As the roster currently stands, the Indians will likely use a rotation of players in the designated hitter role.
Options include right-handed hitters such as outfielder Shelley Duncan and third baseman Jose Lopez, while third baseman Lonnie Chisenhall and Johnny Damon offer left-handed alternatives. Catcher Carlos Santana (currently out after suffering a mild concussion) would likely see time as the DH as well once he is activated from the seven-day disabled list.
"Right now, unless we make a move," Indians manager Manny Acta said, "we can have guys rotate through it. We've got Lopey, we've got Duncan and we've got Damon here. That's something that we have the flexibility to do. That being said, we are going to miss the big guy. He's a presence in our lineup."
Acta said the club plans on using Thursday's off-day to go over some in-house options. The top two candidates for promotion from Triple-A Columbus would appear to be right-handed hitters Matt LaPorta and Russ Canzler, who can both play first base, left field and have experience in a DH role.
Through 44 games, LaPorta was hitting .304 with 13 home runs and 30 RBIs for the Clippers, but he was batting just .228 in May. LaPorta had a .321 average against left-handers. Canzler -- acquired in an offseason trade with Tampa Bay -- was hitting .266 with three homers and 15 RBIs through 49 games, with a .247 showing in May and a .246 mark against lefties.
"Everybody on the Triple-A roster is an option," Acta said.
It is possible that Cleveland could simply stick with the current group for the time being.
"Hey, we can't just throw our arms up," Acta said. "We have to move on and get on with it. Somebody needs to step up. More guys in the lineup need to do their thing."
After Hafner's injury worsened overnight on May 23, he was held out of the lineup and did not travel with the team for its recent weekend series in Chicago. Hafner received a cortisone shot on Thursday and used the weekend to rest his knee. On Monday, Hafner reported that he still felt pain while running.
Hafner took batting practice on the field on Tuesday in Cleveland, but the discomfort remained when he went through some running drills in the outfield.
"Hitting is good. Walking is good," Hafner said. "I just can't run. Running is really painful, so it's just a situation where I have to go get it taken care of and come back quick."
Soloff noted that Dr. Rick Parker -- the same surgeon who worked on Santana's right knee during the 2010 season -- will perform the upcoming procedure on Hafner.

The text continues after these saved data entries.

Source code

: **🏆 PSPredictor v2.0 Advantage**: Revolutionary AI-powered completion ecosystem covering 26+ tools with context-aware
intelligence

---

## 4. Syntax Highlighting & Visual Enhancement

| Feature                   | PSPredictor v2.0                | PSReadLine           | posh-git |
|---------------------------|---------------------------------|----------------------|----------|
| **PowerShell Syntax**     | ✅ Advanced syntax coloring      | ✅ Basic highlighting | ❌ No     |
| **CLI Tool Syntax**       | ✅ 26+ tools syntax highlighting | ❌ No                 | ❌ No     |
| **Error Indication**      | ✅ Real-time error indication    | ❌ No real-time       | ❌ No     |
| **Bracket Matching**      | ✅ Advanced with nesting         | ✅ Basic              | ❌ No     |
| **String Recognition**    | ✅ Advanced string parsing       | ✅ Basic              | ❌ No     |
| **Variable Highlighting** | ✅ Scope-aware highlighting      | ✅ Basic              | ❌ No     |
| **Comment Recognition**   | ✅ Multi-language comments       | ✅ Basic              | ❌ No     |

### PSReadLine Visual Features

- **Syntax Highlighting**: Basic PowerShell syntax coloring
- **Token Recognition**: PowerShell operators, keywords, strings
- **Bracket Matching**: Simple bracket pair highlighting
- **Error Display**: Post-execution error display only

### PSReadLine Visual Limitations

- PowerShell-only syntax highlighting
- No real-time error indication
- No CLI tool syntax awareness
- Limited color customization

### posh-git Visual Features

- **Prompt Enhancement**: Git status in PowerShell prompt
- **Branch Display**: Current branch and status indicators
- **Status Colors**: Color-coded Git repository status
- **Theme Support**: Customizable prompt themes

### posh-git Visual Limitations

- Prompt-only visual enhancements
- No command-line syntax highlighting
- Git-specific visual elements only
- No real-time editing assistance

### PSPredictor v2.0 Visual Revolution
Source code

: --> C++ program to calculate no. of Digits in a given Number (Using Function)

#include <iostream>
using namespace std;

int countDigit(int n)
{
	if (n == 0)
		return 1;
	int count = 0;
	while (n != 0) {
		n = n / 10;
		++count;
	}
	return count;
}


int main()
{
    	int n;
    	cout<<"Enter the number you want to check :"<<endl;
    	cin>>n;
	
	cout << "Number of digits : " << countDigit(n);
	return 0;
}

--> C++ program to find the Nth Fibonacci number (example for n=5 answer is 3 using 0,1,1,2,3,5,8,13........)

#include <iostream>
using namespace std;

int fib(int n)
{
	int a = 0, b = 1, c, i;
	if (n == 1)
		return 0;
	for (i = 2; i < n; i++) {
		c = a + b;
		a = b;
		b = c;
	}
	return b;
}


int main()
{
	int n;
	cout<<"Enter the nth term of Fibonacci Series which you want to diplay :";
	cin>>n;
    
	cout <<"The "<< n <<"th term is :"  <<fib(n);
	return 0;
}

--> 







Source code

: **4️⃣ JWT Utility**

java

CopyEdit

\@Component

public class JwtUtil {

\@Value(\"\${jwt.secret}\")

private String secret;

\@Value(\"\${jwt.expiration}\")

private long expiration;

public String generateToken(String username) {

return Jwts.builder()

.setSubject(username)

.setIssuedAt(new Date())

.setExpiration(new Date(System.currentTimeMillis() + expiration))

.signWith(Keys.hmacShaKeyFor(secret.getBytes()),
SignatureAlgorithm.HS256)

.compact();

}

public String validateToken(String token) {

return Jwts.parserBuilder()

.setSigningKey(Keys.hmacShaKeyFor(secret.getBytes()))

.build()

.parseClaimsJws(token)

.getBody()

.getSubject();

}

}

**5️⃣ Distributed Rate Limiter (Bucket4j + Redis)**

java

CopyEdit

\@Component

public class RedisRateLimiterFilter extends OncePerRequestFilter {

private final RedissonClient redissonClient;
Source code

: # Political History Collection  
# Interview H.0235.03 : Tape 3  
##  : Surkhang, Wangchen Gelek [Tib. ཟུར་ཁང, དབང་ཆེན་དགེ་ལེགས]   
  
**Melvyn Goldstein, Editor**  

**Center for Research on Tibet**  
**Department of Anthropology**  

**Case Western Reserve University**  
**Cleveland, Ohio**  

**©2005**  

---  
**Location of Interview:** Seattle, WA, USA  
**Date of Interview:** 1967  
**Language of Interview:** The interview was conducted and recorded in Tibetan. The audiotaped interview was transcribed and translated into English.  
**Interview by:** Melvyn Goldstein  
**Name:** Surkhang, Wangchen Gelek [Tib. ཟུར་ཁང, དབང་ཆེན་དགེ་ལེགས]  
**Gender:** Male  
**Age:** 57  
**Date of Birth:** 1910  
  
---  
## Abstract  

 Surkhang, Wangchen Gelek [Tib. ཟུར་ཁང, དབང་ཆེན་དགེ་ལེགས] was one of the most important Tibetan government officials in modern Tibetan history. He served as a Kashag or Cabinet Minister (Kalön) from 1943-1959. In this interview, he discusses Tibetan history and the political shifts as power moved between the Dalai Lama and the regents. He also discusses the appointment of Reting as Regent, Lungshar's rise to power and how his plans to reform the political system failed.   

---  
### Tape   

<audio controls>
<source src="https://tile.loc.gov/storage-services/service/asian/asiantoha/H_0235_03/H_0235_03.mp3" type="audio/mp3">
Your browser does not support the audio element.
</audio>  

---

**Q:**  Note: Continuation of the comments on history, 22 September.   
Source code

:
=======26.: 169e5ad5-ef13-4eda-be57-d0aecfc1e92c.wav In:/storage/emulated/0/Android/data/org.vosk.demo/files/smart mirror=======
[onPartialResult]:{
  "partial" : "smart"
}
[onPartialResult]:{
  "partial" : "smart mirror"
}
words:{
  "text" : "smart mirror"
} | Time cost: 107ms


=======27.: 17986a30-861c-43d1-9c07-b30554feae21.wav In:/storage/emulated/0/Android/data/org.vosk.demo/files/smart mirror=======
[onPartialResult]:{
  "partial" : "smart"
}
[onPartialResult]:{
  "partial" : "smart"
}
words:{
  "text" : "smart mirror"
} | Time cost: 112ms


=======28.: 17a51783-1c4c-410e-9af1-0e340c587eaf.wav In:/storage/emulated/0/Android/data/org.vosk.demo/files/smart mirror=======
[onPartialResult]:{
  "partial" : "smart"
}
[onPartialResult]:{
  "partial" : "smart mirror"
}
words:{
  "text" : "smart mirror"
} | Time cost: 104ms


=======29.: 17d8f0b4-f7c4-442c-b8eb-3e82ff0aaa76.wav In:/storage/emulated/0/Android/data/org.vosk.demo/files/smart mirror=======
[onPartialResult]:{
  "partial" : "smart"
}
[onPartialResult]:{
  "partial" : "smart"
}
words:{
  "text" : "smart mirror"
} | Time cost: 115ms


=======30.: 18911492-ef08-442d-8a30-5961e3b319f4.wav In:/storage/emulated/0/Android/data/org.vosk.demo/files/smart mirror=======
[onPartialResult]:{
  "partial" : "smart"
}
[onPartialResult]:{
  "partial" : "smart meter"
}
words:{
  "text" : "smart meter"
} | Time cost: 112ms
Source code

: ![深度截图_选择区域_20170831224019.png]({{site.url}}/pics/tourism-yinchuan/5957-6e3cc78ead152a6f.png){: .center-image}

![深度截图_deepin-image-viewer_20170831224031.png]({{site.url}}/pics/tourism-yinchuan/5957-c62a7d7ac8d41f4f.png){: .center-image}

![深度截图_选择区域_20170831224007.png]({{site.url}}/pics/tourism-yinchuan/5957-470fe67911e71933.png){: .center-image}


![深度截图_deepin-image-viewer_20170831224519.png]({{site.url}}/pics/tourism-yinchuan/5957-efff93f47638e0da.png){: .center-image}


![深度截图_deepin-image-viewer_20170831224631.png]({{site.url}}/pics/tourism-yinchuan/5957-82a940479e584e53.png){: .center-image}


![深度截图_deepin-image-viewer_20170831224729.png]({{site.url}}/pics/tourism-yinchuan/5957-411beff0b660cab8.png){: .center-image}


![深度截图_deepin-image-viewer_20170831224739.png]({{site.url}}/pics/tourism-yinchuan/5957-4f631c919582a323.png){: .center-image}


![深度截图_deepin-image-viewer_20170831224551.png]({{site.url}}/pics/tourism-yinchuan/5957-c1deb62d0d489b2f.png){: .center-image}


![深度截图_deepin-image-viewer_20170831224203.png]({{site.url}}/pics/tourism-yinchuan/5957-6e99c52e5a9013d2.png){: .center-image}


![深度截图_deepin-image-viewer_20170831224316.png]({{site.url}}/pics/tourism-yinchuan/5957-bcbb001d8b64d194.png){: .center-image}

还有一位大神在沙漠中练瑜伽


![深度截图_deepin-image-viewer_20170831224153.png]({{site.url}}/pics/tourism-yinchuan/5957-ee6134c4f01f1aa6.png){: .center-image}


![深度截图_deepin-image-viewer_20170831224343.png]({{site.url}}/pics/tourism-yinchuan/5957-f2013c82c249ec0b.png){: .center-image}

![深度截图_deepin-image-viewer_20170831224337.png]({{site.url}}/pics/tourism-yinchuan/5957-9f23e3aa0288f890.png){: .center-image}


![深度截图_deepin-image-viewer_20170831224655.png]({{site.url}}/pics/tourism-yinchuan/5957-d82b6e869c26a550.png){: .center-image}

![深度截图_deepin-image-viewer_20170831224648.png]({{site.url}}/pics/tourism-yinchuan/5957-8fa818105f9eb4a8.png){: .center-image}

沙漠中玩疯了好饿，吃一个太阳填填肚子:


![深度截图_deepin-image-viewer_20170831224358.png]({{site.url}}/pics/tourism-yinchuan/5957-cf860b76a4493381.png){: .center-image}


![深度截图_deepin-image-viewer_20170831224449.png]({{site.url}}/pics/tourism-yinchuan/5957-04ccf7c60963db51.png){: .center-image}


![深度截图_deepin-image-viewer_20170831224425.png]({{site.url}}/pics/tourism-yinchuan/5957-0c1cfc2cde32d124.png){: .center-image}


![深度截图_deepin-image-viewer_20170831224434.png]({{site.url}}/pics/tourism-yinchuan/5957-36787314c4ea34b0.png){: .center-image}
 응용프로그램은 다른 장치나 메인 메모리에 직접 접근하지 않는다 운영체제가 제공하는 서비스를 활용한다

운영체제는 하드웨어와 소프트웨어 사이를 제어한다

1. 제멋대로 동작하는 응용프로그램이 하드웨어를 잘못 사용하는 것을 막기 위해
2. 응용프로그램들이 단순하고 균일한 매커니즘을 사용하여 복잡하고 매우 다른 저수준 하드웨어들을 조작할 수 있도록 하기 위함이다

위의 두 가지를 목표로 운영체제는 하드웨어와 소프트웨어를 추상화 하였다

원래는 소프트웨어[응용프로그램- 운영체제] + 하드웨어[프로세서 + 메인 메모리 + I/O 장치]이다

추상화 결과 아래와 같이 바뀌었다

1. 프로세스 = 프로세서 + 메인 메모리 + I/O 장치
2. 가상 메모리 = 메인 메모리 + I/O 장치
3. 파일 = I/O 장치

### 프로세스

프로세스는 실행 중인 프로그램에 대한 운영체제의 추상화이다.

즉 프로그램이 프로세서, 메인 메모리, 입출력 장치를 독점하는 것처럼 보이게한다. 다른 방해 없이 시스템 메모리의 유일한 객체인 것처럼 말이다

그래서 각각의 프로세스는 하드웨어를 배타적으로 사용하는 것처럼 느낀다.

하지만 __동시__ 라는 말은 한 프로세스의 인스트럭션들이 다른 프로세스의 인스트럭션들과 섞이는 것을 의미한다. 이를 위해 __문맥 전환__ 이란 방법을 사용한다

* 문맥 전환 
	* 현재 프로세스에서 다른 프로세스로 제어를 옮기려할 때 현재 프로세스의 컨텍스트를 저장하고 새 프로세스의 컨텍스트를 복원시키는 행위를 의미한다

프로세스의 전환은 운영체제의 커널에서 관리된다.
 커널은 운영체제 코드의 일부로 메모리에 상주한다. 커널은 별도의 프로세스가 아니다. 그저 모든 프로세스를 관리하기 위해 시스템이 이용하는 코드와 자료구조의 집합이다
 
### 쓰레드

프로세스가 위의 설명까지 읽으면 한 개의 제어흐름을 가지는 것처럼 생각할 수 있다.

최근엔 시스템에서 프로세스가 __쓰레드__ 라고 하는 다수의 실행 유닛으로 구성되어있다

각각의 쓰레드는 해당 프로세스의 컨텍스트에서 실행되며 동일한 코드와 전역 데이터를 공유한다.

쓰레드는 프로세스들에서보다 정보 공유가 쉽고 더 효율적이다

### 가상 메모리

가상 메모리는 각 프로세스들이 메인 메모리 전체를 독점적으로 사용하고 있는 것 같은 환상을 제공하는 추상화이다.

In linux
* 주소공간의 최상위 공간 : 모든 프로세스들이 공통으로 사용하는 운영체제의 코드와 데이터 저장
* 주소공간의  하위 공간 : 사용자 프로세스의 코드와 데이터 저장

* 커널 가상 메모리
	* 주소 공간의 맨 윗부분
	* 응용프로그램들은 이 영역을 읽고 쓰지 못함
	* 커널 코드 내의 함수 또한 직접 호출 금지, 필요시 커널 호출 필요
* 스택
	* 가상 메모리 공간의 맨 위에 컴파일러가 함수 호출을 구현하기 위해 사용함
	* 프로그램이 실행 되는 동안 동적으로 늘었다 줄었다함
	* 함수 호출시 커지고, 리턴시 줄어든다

"His feedback was, 'If I run on my toes, or if I alter how I run, I feel better,'" Soloff said. "I think at this point, we don't want Travis to compensate for discomfort and end up in a worse spot. So this is the prudent thing to do for him."
Through 39 games this season, Hafner has hit .242 with six home runs, six doubles and 23 RBIs for Cleveland. After hitting .357 with a 1.081 OPS over his first 12 games of the season, Hafner posted a .189 average with a .693 OPS over his next 27 games prior to the injury.
Hafner is under contract for $13 million this season and would become a free agent this winter if the Indians decline his club option as anticipated. Hafner would be owed a $2.75 million buyout under that scenario.
This marks the sixth stint on the disabled list for Hafner over the course of the past five seasons. Hafner has previously been shelved due to right shoulder issues (2008, '09 and '10), as well as right oblique and right foot injuries ('11).
Soloff did not believe this latest setback would have any lasting effects.
"It should be a relatively small procedure," Soloff said. "It won't have any long-term consequences."